I am looking for a way to reinitialized my Datamodule with different parameter, I am currently sending the height of my images as argument to my datamodule and I want to change this height at some point during training, the simple way is to call trainer.fit multiple times with different datamodules, but I am wondering is there a way to do this on callback, in the same way as you do when you change the optimizer or lr_scheduler?
Hello in such case you need to force update used logger, I would consider adding a reset/update method to your data module which would be eventually called from Model/hook or callback…
Or shall we add also more hooks to the data module as the model has? @nate @teddy
I have done this using a callback:
class Scheduler(pl.Callback):
def _prepare_epoch(self, trainer, model, epoch):
phase = ...
trainer.datamodule.set_phase(phase)
def on_epoch_end(self, trainer, model):
self._prepare_epoch(trainer, model, trainer.current_epoch + 1)

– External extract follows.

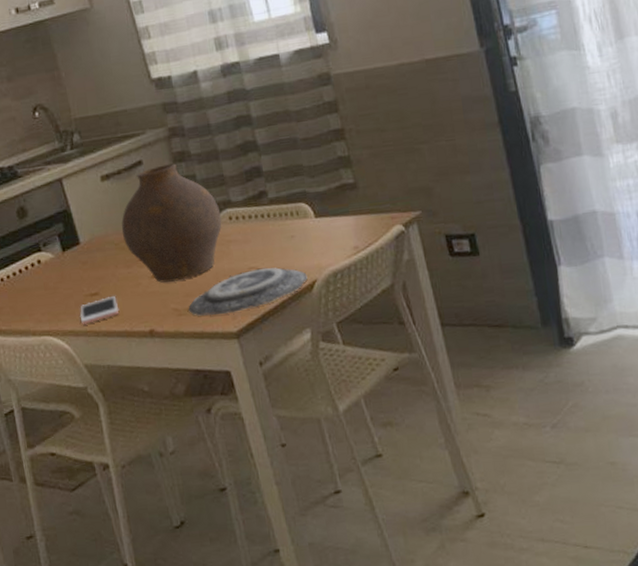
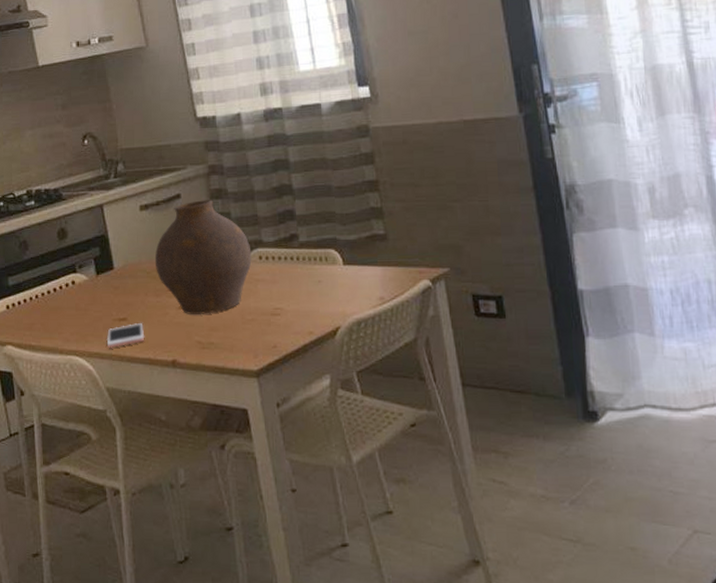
plate: present [188,267,308,316] -> none [212,309,331,351]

class Data(pl.LightningDataModule):
def set_phase(self, phase: dict):
self.size = phase.get("size", self.size)
train_transforms = T.Compose(
[
T.RandomResizedCrop(self.size, scale=(self.min_scale, 1.0)),
T.RandomHorizontalFlip(),
T.ToTensor(),
normalize,
]
)
self.train_ds = ImageFolder(self.train_dir, transform=train_transforms)
def train_dataloader(self):
train_dl = DataLoader(
self.train_ds,
batch_size=self.batch_size,
shuffle=True,
num_workers=self.num_workers,
pin_memory=True,
)
return train_dl
Its important to note:
- You can access your datamodule from a callback using
trainer.datamodule
- In order to have
train_dataloader()
,val_dataloader()
called every epoch, you must setreload_dataloaders_every_epoch=True
in your trainer.
1 Like
Is the proposed solution still valid ?
In my codebase, trainer.datamodule is None.